Entries shown ▸
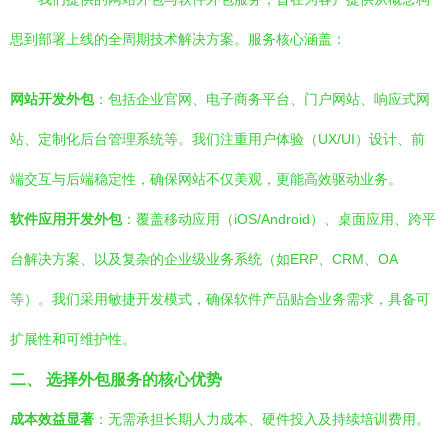
思到部署上线的全周期技术解决方案。服务核心涵盖：
网站开发外包
：包括企业官网、电子商务平台、门户网站、响应式网
站、定制化后台管理系统等。我们注重用户体验（UX/UI）设计、前
端交互与后端稳定性，确保网站不仅美观，更能高效驱动业务。
软件应用开发外包
：覆盖移动应用（iOS/Android）、桌面应用、跨平
台解决方案、以及复杂的企业级业务系统（如ERP、CRM、OA
等）。我们采用敏捷开发模式，确保软件产品贴合业务需求，具备可
扩展性和可维护性。
二、 选择外包服务的核心优势
成本效益显著
：无需承担长期人力成本、硬件投入及持续培训费用。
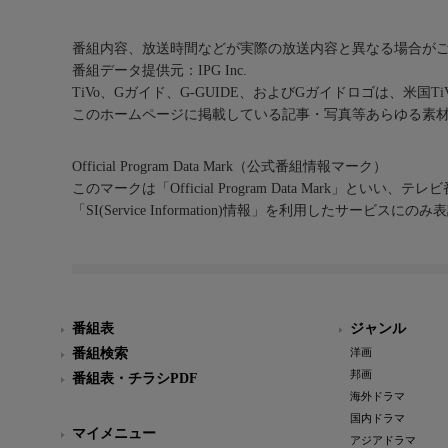
番組内容、放送時間などが実際の放送内容と異なる場合が
番組データ提供元：IPG Inc.
TiVo、Gガイド、G-GUIDE、およびGガイドロゴは、米国T
このホームページに掲載している記事・写真等あらゆる素
Official Program Data Mark（公式番組情報マーク）
このマークは「Official Program Data Mark」といい
「SI(Service Information)情報」を利用したサービ
番組表
ジャンル
番組検索
洋画
邦画
番組表・チラシPDF
海外ドラマ
国内ドラマ
マイメニュー
アジアドラマ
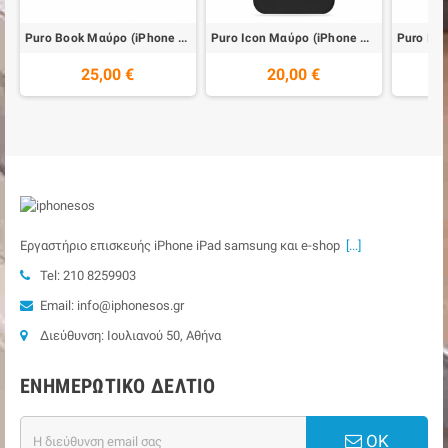
Puro Book Mαύρο (iPhone XS Max)
Puro Icon Μαύρο (iPhone XS Max)
25,00 €
20,00 €
Εργαστήριο επισκευής iPhone iPad samsung και e-shop
[...]
Tel: 210 8259903
Email: info@iphonesos.gr
Διεύθυνση: Ιουλιανού 50, Αθήνα
ΕΝΗΜΕΡΩΤΙΚΌ ΔΕΛΤΊΟ
ΟΚ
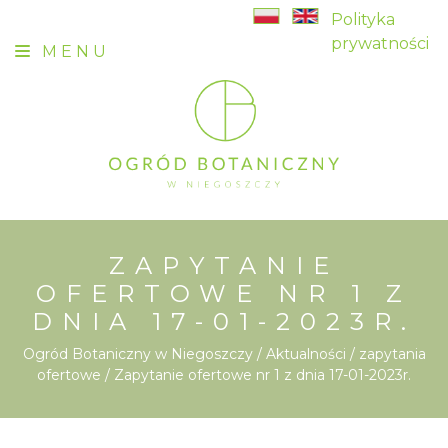
Polityka
prywatności
MENU
ZAPYTANIE
OFERTOWE NR 1 Z
DNIA 17-01-2023R.
Ogród Botaniczny w Niegoszczy
/
Aktualności
/
zapytania
ofertowe
/ Zapytanie ofertowe nr 1 z dnia 17-01-2023r.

Task to carry out ▸ Can you write out all of the data above again, renaming "iPhone XS Max" to "iPhone 11 Pro" wherever it appears and changing nothing else? Leave the pictures out of your answer.

Exercise result ▸
思到部署上线的全周期技术解决方案。服务核心涵盖：
网站开发外包
：包括企业官网、电子商务平台、门户网站、响应式网
站、定制化后台管理系统等。我们注重用户体验（UX/UI）设计、前
端交互与后端稳定性，确保网站不仅美观，更能高效驱动业务。
软件应用开发外包
：覆盖移动应用（iOS/Android）、桌面应用、跨平
台解决方案、以及复杂的企业级业务系统（如ERP、CRM、OA
等）。我们采用敏捷开发模式，确保软件产品贴合业务需求，具备可
扩展性和可维护性。
二、 选择外包服务的核心优势
成本效益显著
：无需承担长期人力成本、硬件投入及持续培训费用。
番組内容、放送時間などが実際の放送内容と異なる場合が
番組データ提供元：IPG Inc.
TiVo、Gガイド、G-GUIDE、およびGガイドロゴは、米国T
このホームページに掲載している記事・写真等あらゆる素
Official Program Data Mark（公式番組情報マーク）
このマークは「Official Program Data Mark」といい
「SI(Service Information)情報」を利用したサービ
番組表
ジャンル
番組検索
洋画
邦画
番組表・チラシPDF
海外ドラマ
国内ドラマ
マイメニュー
アジアドラマ
Puro Book Mαύρο (iPhone 11 Pro)
Puro Icon Μαύρο (iPhone 11 Pro)
25,00 €
20,00 €
Εργαστήριο επισκευής iPhone iPad samsung και e-shop
[...]
Tel: 210 8259903
Email: info@iphonesos.gr
Διεύθυνση: Ιουλιανού 50, Αθήνα
ΕΝΗΜΕΡΩΤΙΚΌ ΔΕΛΤΊΟ
ΟΚ
Polityka
prywatności
MENU
ZAPYTANIE
OFERTOWE NR 1 Z
DNIA 17-01-2023R.
Ogród Botaniczny w Niegoszczy
/
Aktualności
/
zapytania
ofertowe
/ Zapytanie ofertowe nr 1 z dnia 17-01-2023r.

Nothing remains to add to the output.